*To do:* Turn the part of the listing below that opens with the line containing "family: Cyperaceae" and runs through the end of the listing into a Markdown table with the columns Row and Line, numbering each line and leaving out blank lines.

__________

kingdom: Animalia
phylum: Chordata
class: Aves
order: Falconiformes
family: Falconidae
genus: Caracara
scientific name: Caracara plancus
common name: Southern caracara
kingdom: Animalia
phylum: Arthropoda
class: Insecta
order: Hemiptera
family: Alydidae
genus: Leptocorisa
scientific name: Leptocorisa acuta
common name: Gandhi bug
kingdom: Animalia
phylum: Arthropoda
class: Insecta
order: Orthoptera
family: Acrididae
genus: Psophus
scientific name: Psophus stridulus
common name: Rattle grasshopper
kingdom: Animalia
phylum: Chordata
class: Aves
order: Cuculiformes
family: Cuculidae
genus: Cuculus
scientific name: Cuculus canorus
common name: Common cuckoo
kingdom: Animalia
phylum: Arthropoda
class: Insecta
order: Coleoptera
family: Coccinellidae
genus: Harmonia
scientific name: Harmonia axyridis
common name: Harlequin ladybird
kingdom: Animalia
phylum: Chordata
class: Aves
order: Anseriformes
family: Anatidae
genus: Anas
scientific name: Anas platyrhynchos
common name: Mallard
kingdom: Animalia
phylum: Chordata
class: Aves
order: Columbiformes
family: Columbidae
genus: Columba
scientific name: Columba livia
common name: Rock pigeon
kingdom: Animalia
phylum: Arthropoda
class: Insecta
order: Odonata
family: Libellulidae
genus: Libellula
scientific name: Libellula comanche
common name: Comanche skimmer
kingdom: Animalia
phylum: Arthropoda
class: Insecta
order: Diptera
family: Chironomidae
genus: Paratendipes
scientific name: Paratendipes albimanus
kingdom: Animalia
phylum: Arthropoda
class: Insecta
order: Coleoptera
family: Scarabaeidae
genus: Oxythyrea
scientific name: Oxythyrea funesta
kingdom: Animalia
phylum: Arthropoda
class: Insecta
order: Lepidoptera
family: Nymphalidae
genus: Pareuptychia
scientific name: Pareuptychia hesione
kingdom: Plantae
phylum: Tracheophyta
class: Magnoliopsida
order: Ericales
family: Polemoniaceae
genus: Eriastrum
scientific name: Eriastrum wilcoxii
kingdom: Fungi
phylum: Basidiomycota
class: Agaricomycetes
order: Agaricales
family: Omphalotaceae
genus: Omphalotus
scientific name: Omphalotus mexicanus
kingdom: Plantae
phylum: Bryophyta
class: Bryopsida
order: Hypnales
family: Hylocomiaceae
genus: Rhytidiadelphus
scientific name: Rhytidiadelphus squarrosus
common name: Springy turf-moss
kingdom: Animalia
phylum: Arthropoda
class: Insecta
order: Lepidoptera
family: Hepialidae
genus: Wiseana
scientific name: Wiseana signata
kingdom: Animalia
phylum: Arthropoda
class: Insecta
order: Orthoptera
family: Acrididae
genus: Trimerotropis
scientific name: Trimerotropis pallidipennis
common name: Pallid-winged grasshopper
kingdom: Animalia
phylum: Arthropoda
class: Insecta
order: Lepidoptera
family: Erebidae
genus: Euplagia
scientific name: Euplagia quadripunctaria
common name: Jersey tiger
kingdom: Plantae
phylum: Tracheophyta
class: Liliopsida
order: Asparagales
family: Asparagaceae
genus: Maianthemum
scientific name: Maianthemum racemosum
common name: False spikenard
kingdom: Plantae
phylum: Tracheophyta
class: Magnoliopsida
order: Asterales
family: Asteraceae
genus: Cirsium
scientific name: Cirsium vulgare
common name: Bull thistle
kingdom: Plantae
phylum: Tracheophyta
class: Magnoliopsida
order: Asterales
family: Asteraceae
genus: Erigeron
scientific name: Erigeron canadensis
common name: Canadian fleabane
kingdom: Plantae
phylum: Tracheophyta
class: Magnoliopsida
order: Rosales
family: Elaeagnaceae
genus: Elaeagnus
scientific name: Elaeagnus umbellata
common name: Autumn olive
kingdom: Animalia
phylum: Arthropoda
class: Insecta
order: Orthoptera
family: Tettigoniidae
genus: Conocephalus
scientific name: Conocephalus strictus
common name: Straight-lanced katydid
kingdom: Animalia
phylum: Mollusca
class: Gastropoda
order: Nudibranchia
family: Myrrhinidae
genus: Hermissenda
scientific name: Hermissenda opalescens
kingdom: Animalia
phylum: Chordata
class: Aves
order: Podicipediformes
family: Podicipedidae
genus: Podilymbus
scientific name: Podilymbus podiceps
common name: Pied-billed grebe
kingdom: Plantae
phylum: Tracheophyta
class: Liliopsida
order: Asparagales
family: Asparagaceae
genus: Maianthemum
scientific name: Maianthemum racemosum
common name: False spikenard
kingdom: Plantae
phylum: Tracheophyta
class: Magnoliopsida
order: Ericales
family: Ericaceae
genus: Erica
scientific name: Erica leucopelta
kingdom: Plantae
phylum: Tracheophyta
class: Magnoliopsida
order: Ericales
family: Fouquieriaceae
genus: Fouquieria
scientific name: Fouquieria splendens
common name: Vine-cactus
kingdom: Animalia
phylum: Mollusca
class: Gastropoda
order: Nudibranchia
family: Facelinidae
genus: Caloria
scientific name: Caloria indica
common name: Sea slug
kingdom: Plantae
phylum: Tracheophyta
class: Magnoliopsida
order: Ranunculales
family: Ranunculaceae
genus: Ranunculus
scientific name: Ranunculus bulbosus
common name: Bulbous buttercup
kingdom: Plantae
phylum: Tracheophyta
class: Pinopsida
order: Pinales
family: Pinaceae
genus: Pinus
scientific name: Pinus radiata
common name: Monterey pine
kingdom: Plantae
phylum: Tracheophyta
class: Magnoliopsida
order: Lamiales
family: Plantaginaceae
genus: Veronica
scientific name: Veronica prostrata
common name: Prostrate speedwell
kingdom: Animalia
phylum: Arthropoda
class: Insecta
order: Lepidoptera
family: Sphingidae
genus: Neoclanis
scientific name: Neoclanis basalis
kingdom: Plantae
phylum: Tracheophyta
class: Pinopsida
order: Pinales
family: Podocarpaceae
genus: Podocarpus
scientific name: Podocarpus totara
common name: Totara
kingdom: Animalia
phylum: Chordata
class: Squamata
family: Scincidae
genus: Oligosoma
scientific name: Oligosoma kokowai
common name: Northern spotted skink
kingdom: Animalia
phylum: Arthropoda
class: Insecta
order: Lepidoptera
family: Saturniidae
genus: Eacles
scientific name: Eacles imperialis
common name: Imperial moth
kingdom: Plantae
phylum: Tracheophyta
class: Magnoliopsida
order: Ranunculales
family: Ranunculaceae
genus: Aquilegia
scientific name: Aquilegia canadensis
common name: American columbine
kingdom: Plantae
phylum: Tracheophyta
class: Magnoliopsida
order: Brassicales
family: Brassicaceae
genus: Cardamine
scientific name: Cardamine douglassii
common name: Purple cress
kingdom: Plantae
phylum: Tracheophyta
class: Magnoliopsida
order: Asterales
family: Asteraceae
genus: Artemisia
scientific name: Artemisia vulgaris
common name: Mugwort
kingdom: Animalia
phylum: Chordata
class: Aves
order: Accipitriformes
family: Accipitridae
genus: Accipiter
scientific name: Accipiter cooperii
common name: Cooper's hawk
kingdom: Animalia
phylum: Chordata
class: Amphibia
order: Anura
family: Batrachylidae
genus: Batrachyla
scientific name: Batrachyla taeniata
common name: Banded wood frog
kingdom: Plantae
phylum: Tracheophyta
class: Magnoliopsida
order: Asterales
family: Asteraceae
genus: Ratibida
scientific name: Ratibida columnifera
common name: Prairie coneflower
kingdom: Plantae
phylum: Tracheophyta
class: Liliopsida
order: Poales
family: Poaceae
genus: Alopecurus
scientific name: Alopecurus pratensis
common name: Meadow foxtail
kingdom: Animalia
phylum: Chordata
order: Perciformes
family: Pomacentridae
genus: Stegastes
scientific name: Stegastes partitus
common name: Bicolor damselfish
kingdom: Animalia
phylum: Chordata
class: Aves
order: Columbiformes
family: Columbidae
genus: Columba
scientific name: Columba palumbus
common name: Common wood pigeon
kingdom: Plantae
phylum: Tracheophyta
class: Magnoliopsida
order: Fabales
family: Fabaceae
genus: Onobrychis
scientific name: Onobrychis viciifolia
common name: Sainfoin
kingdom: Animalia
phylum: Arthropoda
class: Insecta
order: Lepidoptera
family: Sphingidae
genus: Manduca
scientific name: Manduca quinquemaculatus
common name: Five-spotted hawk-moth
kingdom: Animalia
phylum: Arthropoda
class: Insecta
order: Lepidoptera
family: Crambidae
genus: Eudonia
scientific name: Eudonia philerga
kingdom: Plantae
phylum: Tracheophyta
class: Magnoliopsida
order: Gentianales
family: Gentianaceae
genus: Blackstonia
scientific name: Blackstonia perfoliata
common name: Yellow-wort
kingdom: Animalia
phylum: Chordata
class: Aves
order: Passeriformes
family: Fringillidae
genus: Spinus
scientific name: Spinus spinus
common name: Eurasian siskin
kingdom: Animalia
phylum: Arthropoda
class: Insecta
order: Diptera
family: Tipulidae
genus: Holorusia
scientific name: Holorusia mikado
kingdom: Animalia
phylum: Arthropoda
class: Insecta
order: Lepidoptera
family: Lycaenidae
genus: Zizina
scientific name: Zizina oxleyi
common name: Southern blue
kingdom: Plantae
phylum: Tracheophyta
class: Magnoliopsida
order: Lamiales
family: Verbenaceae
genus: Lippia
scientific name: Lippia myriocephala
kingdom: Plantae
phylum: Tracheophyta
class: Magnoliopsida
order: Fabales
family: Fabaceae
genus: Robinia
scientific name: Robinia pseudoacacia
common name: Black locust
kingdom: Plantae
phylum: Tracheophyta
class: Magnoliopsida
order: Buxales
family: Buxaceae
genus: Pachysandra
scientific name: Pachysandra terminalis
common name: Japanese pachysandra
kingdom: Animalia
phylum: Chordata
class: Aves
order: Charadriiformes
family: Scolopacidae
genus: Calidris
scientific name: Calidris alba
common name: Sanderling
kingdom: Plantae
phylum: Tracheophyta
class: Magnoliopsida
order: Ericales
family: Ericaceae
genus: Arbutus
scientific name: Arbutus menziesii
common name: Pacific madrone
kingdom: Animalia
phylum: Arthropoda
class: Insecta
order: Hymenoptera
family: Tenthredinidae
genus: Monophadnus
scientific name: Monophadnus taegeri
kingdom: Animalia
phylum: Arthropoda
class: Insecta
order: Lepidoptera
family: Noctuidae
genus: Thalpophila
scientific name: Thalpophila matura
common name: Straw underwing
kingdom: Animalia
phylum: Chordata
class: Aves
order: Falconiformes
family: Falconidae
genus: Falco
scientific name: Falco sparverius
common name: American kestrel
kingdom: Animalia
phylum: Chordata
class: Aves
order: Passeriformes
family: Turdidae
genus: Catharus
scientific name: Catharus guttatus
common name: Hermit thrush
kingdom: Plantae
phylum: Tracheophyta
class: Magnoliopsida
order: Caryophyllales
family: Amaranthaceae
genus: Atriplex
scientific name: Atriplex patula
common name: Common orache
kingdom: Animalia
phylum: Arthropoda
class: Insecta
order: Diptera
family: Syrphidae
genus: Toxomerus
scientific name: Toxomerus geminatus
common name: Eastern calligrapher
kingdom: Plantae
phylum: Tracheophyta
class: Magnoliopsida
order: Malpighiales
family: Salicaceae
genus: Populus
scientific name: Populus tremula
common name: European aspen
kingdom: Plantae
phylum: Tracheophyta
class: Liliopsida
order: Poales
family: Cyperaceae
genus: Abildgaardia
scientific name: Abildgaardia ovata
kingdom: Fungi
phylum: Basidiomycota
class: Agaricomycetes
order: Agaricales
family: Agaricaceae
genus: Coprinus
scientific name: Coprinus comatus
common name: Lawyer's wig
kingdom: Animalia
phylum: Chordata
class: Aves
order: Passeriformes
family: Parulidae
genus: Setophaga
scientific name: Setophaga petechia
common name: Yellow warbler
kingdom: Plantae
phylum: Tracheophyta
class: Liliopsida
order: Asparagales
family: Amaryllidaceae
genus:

__________

*Reply to the task:*
| Row | Line |
|---|---|
| 1 | family: Cyperaceae |
| 2 | genus: Abildgaardia |
| 3 | scientific name: Abildgaardia ovata |
| 4 | kingdom: Fungi |
| 5 | phylum: Basidiomycota |
| 6 | class: Agaricomycetes |
| 7 | order: Agaricales |
| 8 | family: Agaricaceae |
| 9 | genus: Coprinus |
| 10 | scientific name: Coprinus comatus |
| 11 | common name: Lawyer's wig |
| 12 | kingdom: Animalia |
| 13 | phylum: Chordata |
| 14 | class: Aves |
| 15 | order: Passeriformes |
| 16 | family: Parulidae |
| 17 | genus: Setophaga |
| 18 | scientific name: Setophaga petechia |
| 19 | common name: Yellow warbler |
| 20 | kingdom: Plantae |
| 21 | phylum: Tracheophyta |
| 22 | class: Liliopsida |
| 23 | order: Asparagales |
| 24 | family: Amaryllidaceae |
| 25 | genus: |